At the end of 2016, Dr Mein left Apunipima to take up the post of director of medical services at Wuchopperen Health Service in Cairns.

“I'm still grateful for being home every night,” she said.

Dr Mein heads a small team of clinical governance staff, but still spends time every week working on the frontline in Wuchopperen’s public clinics.

“That keeps me real,” she said. “No matter what role I have held in public health, I've always tried to keep working clinically. It's so important to make sure that you stay in touch with the pressures on busy general practitioners.”

She remains passionate about promoting health literacy, which she regards as the corner stone of preventative medicine. It must become “absolutely front and foremost” of primary healthcare roles.

“We need to try and embed a culture of education as being a really critical part of any health care that we provide,” she said.

“That sort of emphasis on health literacy begins with health workers. So it's really about valuing their contribution and their role. And making sure that the workforce is culturally appropriate, connected and rewarded for innovation.”

Dr Mein knows full well that the road to health literacy is not easy for many Aboriginal and Torres Strait Islander people burdened by other pressing welfare concerns.

“In my experience, when people don't have a place to sleep and they are frightened about family violence and they're worried about getting enough food on the table for them and their kids, health as a priority just slips right down the list,” she observed. “You need to deal first up with people's social and emotional well-being issues.”

While family concerns can divert attention from personal healthcare efforts, family can also be a powerful trigger for positive change, according to the doctor.

“Talking about how important it is to be around for your grandchildren and your children.

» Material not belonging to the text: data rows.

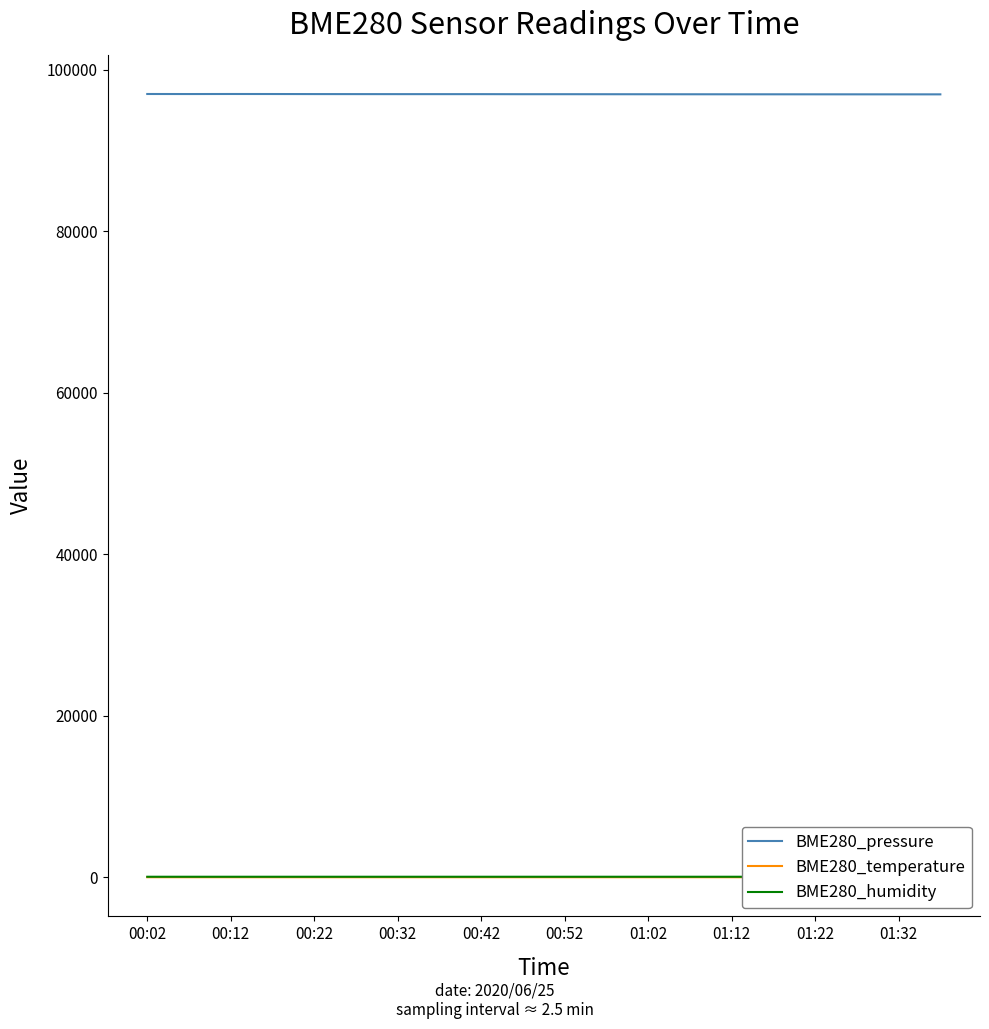

The value of BME280_pressure at 01:32 is 96953.3. True or false?

True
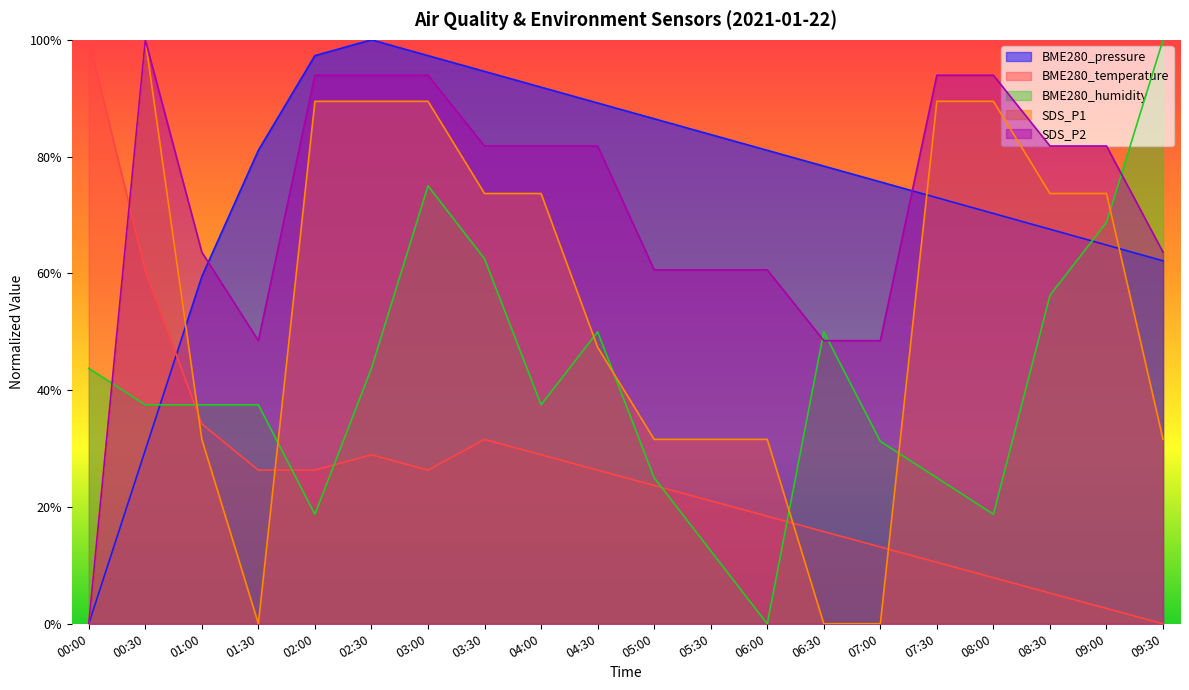

Reading left to right, transcribe all the data shown in this chart.

BME280_pressure: 0.0	0.3	0.6	0.8	1.0	1.0	1.0	0.9	0.9	0.9	0.9	0.8	0.8	0.8	0.8	0.7	0.7	0.7	0.6	0.6
BME280_temperature: 1.0	0.6	0.3	0.3	0.3	0.3	0.3	0.3	0.3	0.3	0.2	0.2	0.2	0.2	0.1	0.1	0.1	0.1	0.0	0.0
BME280_humidity: 0.4	0.4	0.4	0.4	0.2	0.4	0.7	0.6	0.4	0.5	0.3	0.1	0.0	0.5	0.3	0.3	0.2	0.6	0.7	1.0
SDS_P1: 0.0	1.0	0.3	0.0	0.9	0.9	0.9	0.7	0.7	0.5	0.3	0.3	0.3	0.0	0.0	0.9	0.9	0.7	0.7	0.3
SDS_P2: 0.0	1.0	0.6	0.5	0.9	0.9	0.9	0.8	0.8	0.8	0.6	0.6	0.6	0.5	0.5	0.9	0.9	0.8	0.8	0.6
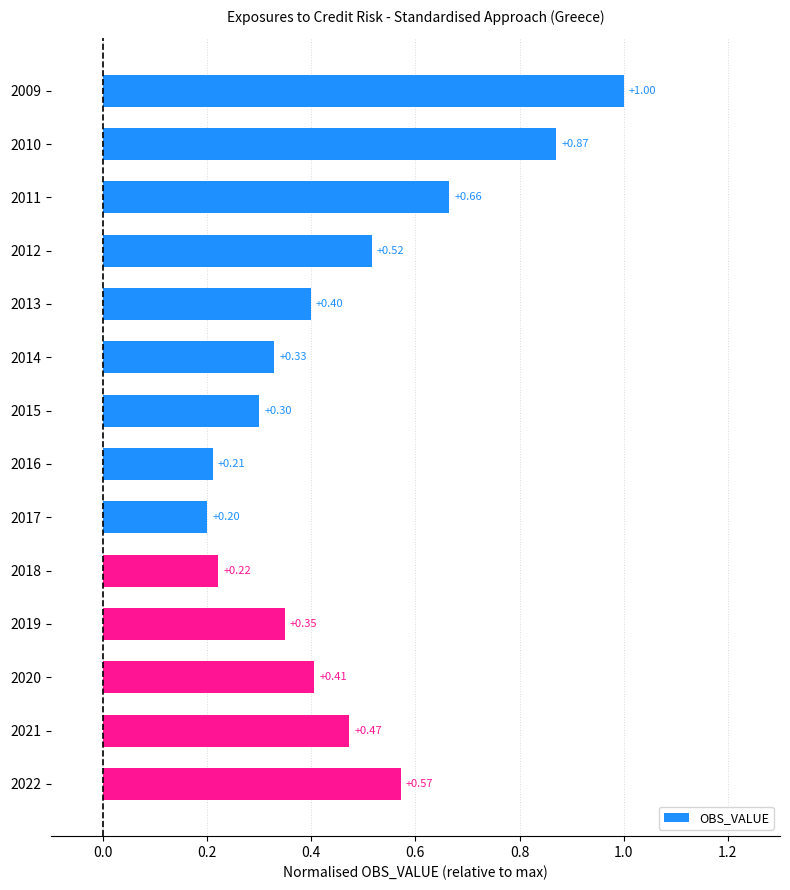

Rank the categories by value from lowest to highest.

2017, 2016, 2018, 2015, 2014, 2019, 2013, 2020, 2021, 2012, 2022, 2011, 2010, 2009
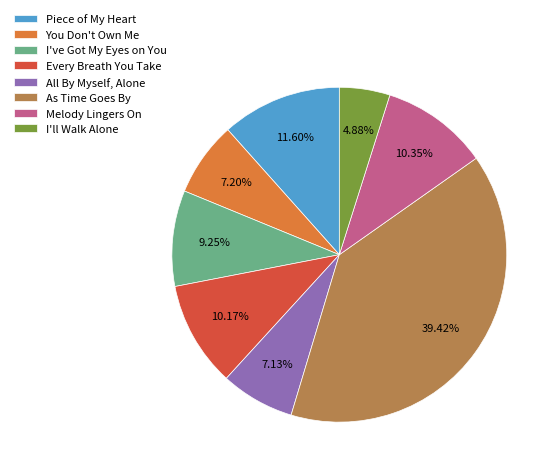

Which category has the biggest portion of the pie?

As Time Goes By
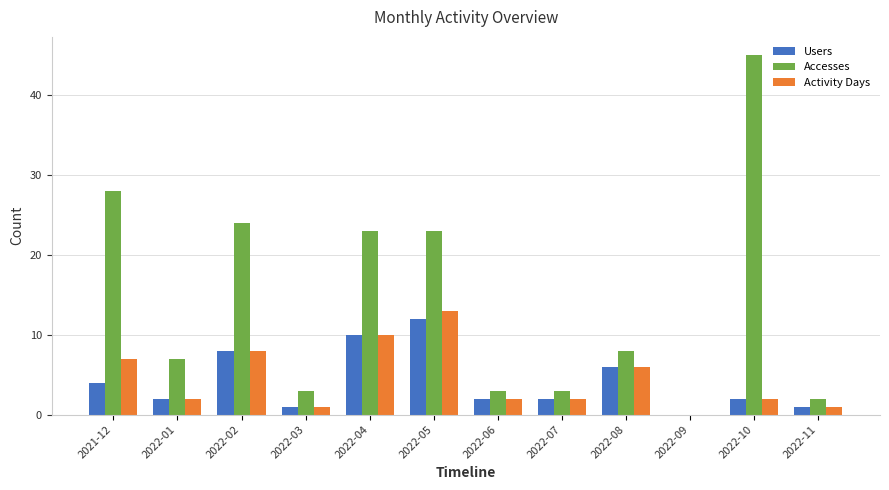

Which category has the highest value across all series?

2022-10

I think that's a really strong motivator for people,” she said.

Preventative health messaging should be simple and include basic graphics that not only illustrate current health risks, but also the potential impact of modest steps to reduce those risks.

“Rather than making people depressed about the fact that their risk of having a heart attack or stroke in the next five years is high, give them simple steps and choices to improve their health. They need to know it is not this unclimbable mountain,” she said.

“It might just be that you take a walk for 30 minutes every day, start buying some more vegetables, stop smoking. Ask them what they would like to do.”

The ripple effect can be profound.

“If a person makes healthy changes to their lifestyle, that not only benefits the individual, as a pill would. It also has the potential to affect families and family behaviours, which I think is really critical,” Dr Mein said.

She herself is still striving to hit the mark, when it comes to shaping messages that resonate with a patient and inspire potentially life-saving change.

“I certainly don't get it right all of the time,” she said. “But when you can walk home at the end of the day and feel like you might have got someone to start listening to that sort of message I really feel that's a huge win.”